The lines from the top of the records below through the one containing "Reliable. Secure. Since 2012. Exchange Crypto" are to be transcribed exactly, and nothing else is to be added.

§ §

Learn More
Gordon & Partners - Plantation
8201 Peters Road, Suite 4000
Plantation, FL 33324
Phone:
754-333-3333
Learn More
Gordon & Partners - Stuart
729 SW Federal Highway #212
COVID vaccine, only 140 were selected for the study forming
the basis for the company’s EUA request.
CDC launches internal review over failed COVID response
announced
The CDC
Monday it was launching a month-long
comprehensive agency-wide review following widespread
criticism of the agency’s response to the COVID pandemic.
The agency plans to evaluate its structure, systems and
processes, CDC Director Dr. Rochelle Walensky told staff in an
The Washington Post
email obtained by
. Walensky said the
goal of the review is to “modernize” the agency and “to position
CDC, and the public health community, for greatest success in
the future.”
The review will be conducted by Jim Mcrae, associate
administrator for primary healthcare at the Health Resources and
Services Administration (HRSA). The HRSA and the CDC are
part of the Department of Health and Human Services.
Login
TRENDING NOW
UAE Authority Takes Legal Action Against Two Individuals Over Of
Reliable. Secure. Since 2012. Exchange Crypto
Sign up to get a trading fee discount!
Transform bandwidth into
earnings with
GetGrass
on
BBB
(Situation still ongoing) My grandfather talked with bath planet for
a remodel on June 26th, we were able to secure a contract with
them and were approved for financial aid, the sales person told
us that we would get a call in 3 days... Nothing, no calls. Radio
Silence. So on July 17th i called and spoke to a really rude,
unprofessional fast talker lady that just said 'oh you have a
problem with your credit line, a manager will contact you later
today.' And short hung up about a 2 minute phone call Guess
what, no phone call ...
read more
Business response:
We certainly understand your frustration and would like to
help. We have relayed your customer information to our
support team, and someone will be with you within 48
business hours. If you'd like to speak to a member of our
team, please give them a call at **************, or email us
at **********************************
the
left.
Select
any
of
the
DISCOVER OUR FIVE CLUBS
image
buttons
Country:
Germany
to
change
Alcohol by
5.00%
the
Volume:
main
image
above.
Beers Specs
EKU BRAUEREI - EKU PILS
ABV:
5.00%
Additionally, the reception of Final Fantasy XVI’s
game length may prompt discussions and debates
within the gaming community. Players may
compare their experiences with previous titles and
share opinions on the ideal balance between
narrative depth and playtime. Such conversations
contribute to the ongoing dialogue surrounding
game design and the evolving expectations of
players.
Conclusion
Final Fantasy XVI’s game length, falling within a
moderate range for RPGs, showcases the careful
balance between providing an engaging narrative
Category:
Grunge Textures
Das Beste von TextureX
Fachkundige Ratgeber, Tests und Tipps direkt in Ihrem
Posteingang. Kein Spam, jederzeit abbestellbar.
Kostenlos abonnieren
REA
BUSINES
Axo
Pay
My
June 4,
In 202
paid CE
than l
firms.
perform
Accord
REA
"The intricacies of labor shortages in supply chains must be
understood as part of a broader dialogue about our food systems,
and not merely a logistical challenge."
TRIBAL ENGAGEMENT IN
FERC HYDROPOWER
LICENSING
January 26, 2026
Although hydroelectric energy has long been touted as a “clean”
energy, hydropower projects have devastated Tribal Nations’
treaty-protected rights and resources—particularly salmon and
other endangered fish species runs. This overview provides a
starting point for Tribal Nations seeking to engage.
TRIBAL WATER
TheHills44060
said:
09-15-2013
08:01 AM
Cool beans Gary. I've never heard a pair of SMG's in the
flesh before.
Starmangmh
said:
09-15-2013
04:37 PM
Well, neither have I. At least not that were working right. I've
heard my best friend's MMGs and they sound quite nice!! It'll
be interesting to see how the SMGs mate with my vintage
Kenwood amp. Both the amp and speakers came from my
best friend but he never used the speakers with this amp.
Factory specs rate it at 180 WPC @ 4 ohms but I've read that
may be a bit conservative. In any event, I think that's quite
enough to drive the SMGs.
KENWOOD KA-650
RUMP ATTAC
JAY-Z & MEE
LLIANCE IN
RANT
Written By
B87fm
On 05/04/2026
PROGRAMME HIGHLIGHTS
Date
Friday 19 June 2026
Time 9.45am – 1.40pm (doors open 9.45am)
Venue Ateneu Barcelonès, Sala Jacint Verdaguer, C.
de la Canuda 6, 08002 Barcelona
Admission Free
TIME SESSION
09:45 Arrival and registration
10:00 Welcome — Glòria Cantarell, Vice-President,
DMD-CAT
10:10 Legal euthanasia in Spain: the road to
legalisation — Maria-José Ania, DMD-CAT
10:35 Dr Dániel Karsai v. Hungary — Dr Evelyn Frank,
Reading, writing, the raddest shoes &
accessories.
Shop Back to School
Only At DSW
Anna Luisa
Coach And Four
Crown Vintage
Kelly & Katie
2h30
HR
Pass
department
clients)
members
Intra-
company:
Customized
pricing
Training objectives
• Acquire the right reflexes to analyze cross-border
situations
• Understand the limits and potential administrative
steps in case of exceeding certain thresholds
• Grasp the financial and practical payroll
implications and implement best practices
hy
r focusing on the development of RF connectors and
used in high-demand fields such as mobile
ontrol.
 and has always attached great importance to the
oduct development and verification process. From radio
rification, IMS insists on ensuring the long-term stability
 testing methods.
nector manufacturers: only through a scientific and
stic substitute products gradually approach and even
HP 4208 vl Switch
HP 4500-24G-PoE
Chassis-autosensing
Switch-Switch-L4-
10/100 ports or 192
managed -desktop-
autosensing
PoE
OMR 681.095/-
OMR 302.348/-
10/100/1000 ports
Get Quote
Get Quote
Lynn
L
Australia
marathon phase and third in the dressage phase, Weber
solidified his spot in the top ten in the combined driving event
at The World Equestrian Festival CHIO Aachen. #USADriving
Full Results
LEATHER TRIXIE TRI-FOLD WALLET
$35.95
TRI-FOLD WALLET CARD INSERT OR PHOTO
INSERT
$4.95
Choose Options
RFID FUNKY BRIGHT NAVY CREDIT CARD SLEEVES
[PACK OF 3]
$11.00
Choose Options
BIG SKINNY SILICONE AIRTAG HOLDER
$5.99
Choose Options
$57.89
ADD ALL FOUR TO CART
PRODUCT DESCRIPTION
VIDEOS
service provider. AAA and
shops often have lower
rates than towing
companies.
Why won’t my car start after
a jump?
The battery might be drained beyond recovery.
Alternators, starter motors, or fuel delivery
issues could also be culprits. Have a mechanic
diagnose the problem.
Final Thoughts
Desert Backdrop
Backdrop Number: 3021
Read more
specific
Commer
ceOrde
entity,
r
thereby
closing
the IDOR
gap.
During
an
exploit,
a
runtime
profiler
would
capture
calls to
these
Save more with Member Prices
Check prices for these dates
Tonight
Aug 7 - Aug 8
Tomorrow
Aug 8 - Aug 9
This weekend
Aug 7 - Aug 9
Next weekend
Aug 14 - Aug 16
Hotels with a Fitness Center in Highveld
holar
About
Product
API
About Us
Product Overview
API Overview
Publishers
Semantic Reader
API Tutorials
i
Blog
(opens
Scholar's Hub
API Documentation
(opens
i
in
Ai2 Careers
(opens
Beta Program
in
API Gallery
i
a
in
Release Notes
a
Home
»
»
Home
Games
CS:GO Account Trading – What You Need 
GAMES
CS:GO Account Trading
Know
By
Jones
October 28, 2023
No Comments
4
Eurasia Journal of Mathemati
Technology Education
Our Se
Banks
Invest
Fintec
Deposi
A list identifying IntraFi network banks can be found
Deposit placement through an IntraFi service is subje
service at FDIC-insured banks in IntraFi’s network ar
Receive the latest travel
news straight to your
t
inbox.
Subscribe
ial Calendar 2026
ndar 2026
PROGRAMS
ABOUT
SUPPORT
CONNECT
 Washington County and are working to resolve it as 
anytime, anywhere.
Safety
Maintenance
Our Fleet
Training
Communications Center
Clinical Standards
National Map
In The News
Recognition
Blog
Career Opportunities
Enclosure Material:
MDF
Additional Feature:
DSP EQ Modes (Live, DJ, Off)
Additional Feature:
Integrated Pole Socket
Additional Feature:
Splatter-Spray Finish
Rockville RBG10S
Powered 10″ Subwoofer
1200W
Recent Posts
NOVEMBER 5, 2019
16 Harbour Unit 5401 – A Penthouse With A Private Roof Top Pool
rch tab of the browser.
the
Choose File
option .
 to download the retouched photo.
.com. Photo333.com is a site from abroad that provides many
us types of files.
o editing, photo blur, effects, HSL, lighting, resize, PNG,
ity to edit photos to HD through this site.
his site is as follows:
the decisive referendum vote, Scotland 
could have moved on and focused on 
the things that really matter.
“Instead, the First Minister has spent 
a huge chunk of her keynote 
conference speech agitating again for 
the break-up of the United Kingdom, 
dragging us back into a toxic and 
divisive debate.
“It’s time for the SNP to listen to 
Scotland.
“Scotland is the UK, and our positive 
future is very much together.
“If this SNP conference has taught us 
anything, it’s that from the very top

§ §

● **RESPONSE TO THIS TASK**:
Learn More
Gordon & Partners - Plantation
8201 Peters Road, Suite 4000
Plantation, FL 33324
Phone:
754-333-3333
Learn More
Gordon & Partners - Stuart
729 SW Federal Highway #212
COVID vaccine, only 140 were selected for the study forming
the basis for the company’s EUA request.
CDC launches internal review over failed COVID response
announced
The CDC
Monday it was launching a month-long
comprehensive agency-wide review following widespread
criticism of the agency’s response to the COVID pandemic.
The agency plans to evaluate its structure, systems and
processes, CDC Director Dr. Rochelle Walensky told staff in an
The Washington Post
email obtained by
. Walensky said the
goal of the review is to “modernize” the agency and “to position
CDC, and the public health community, for greatest success in
the future.”
The review will be conducted by Jim Mcrae, associate
administrator for primary healthcare at the Health Resources and
Services Administration (HRSA). The HRSA and the CDC are
part of the Department of Health and Human Services.
Login
TRENDING NOW
UAE Authority Takes Legal Action Against Two Individuals Over Of
Reliable. Secure. Since 2012. Exchange Crypto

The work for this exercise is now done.